Pona actually means rather more than ‘good’ or ‘simple’ – it extends to more or less anything positive. And people largely use the language in a positive way, to talk about positive things. One speaker, quoted in an Atlantic article, says: “It’s a language for cute and nice things. […] The word pona is everything that’s good in the world: pineapples, bananas, cute kittens. If I call my friend a jan pona, I’m calling him a good person. Often, if we’re both tired and everything is too much, we just say, everything will be pona.”
As a selection of good things, it rivals Julie Andrews’ choices in The Sound of Music. ‘Brown paper packages tied up with string’, in case you were wondering, might be said as palisa len li awen kepeken e poki lipu pi pimeja jelo in Toki Pona. The words in order are: stick cloth li keep use e container paper of black yellow. I used stick cloth for ‘string’, container paper for ‘paper package’, and black yellow is my ‘brown’. Kepeken is apparently used in the instrumental case to mean ‘with’, while keep was as close as I could get to ‘tied up’. There’s also insa, ‘inside’, but I’m not sure how to put that in a sentence. It’s deceptively tricky, isn’t it?

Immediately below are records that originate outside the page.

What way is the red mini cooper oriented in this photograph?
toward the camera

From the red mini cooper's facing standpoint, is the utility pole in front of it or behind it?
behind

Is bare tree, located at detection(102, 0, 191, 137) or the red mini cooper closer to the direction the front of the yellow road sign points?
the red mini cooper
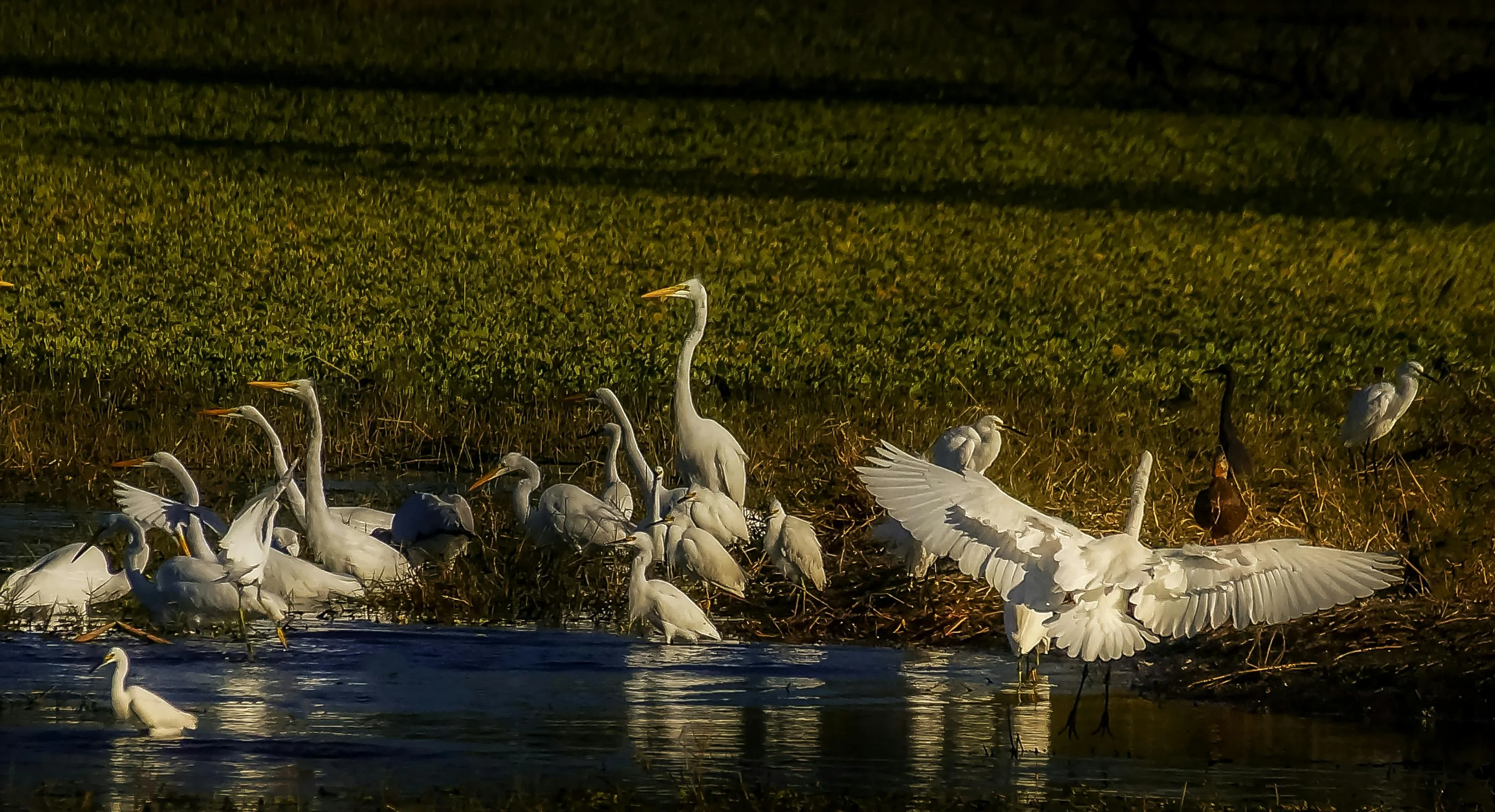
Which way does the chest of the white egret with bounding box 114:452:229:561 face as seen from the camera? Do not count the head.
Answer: to the viewer's left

As well as levelling historical advances, Toki Pona also ignores some cultural norms. There’s no word for ‘please’ or ‘thank you’ – important building blocks of many languages – and no equivalent to markers of respect, like po in Tagalog, that are fundamental to conversations in many cultures. Equally vital to some cultures – oh hi there, my fellow Brits – is sarcasm or irony, and Nate Dimeo, on The Allusionist podcast, noted how difficult it was to use these in Toki Pona. Oh great, Toki Pona. Thanks a bunch. Pona.
A prescribed worldview?
Nobody has yet been raised with Toki Pona as their first language – indeed, its fluent speakers still only number in the hundreds – but it does pose the question: how would a native speaker’s worldview be affected by the language’s simplistic structuring?
A principle popularly known as the Sapir-Whorf hypothesis, the idea, broadly, is that a group without distinct words for ‘blue’ and ‘green’ won’t be able to distinguish between the colours themselves – an example of linguistic determinism. As such, might Toki Pona speakers find themselves dividing the spectrum into five colours visually, as well as linguistically? Would this be true also for all manner of other feelings, objects, and actions that have less linguistic distinction than any other language?

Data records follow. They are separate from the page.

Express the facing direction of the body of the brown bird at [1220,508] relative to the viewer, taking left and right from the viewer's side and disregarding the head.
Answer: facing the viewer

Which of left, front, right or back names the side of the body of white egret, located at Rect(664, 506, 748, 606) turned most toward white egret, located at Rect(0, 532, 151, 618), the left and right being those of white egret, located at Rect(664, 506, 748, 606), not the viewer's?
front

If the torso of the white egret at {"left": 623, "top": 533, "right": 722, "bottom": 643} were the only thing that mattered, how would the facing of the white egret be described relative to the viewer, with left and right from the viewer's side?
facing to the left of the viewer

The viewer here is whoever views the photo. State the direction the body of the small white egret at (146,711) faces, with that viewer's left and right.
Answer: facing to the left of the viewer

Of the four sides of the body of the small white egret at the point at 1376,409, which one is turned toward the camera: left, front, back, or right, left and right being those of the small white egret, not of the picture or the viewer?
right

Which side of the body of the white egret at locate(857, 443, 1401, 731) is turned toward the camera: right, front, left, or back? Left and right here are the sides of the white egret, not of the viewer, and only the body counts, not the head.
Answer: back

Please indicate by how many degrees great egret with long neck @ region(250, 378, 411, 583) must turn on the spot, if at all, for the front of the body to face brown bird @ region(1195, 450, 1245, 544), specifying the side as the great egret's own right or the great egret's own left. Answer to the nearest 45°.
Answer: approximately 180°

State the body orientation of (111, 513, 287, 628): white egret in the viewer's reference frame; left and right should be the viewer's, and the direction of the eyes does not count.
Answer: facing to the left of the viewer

On the other hand, like any language, users introduce variation. Initially Toki Pona seems curiously prescriptive – the firm parameter drawn around the number of phonemes slightly at odds with the peaceable worldview that Lang advocates; she is not posing as an Orwellian Big Brother. But the ways in which these phonemes create compound words gives opportunities for the speaker’s personality and situation to shine through.

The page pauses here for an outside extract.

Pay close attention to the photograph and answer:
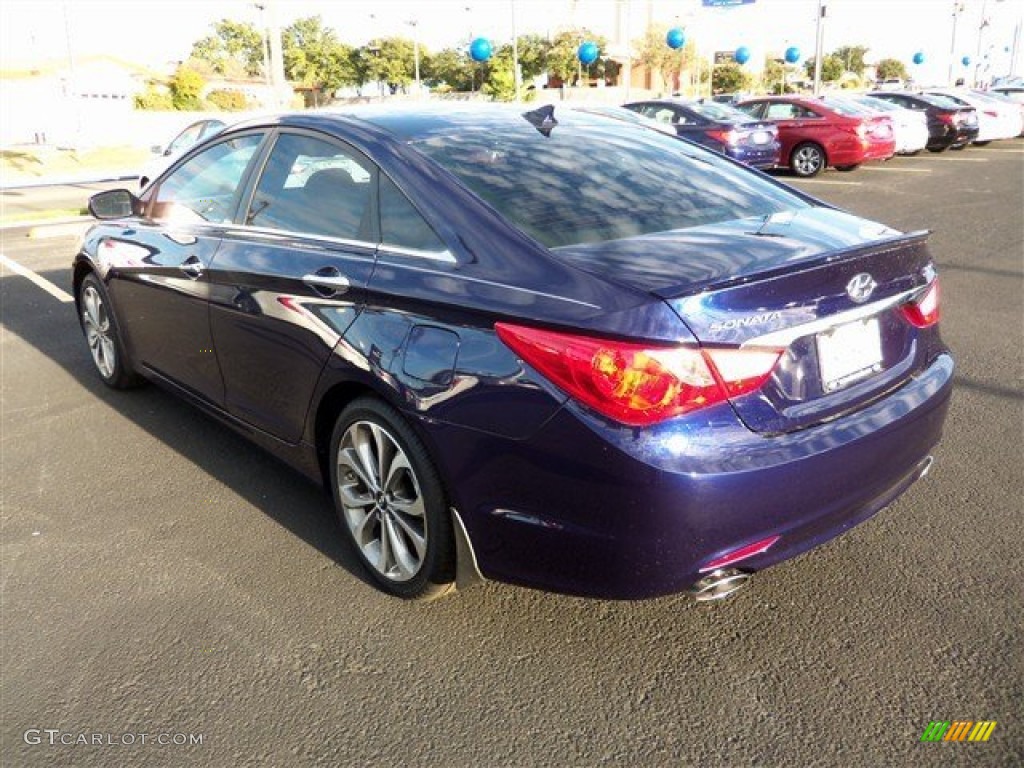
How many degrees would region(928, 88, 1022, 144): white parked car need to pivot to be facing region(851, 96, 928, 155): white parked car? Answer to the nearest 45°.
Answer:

That’s not simply whether you see brown as yellowy-black or some other combination but how you perceive and experience the things you want to describe. Would you describe your family as a sike jan wawa (strong circle of people) or a kulupu jan nasa (strange group of people)? Is – more facetiously – a doughnut a sike suwi (sweet circle) or a pan lupa (food hole)?
By limiting the number of phonemes, linguistic relativity can come to the fore, allowing your personal tastes and experience to inform how you label and understand the world around you.